Top Moments
1930s
Rebounding from Ruin
The two living founders, Drs. Crile and Lower, were unshaken in their mission after the 1929 explosion and pooled their own resources to rebuild. Although the Great Depression forced staff pay cuts, all employees kept their jobs. As the decade ended, Cleveland Clinic emerged stronger than ever, with a rapidly growing employee base and an expanding campus.
Rebuilding from rubble
Symbolizing Cleveland Clinic’s renewal, a new outpatient clinic opens in 1931 beside the original clinic where the explosion occurred.
In 1931, the Cleveland Clinic Bulletin (now the Cleveland Clinic Journal of Medicine) begins.
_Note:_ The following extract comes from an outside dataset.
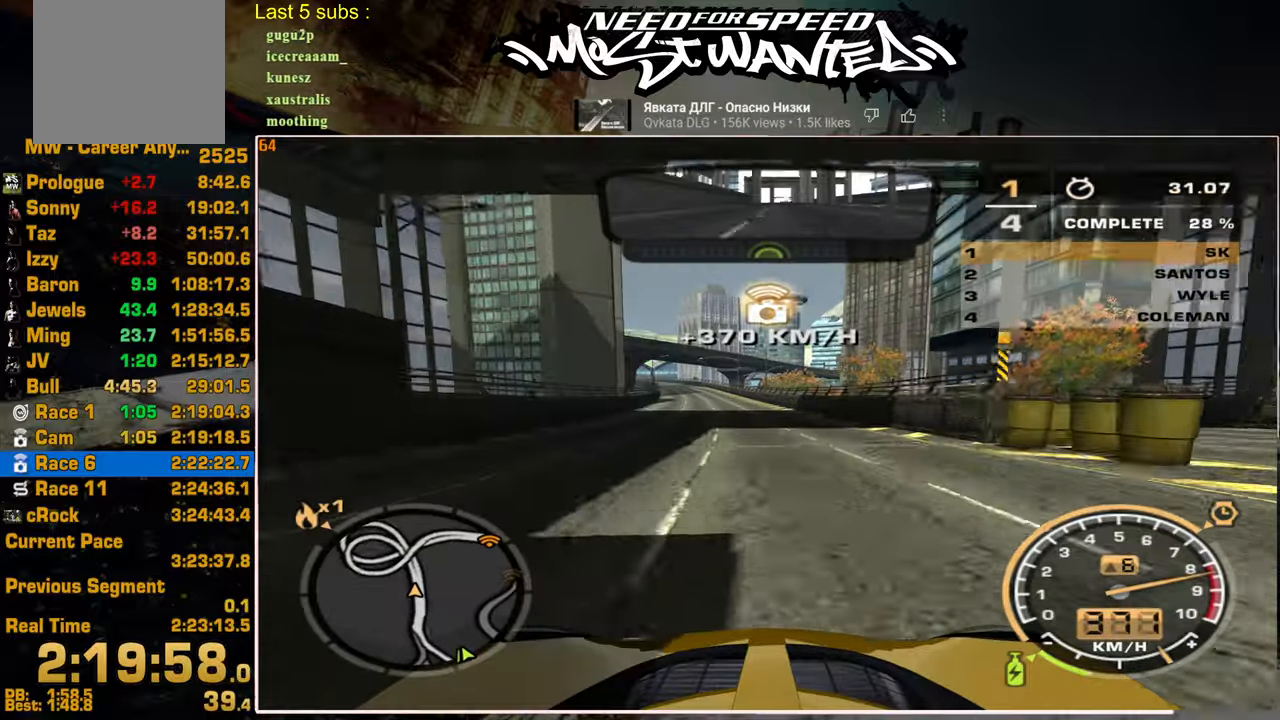
{"buttons": ["R2"], "left_stick": "up-left", "right_stick": "center", "events": [[200, "left_stick", "up-left"]]}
Roy McCullagh, PhD, researches cholesterol-lowering drugs called “inhibins,” laying the groundwork for statin research.
Bunts Institute established
Bunts Institute, later called the Cleveland Clinic Educational Foundation, is established in 1935.
In 1936, Cleveland Clinic begins providing hospitalization insurance for employees.
A surgical landmark
In 1936, George Crile, Sr., MD, completed his landmark 25,000th thyroid operation. Dr. Crile developed an innovative technique to perform thyroidectomies rapidly with good outcomes. Ohio was part of the “goiter belt” before the iodization of salt, and thyroid removal was the mainstay of the Clinic’s practice throughout the 1930s.
Miriam Eubank, MD, Cleveland Clinic’s first female resident, had a long successful career as an ophthalmologist.
W. James Gardner, MD pioneered many treatments, including arterial hypotension for intracranial surgery, lumbar discography, vascular decompression for hemifacial spasm and trigeminal neuralgia and the use of steroids for sciatica.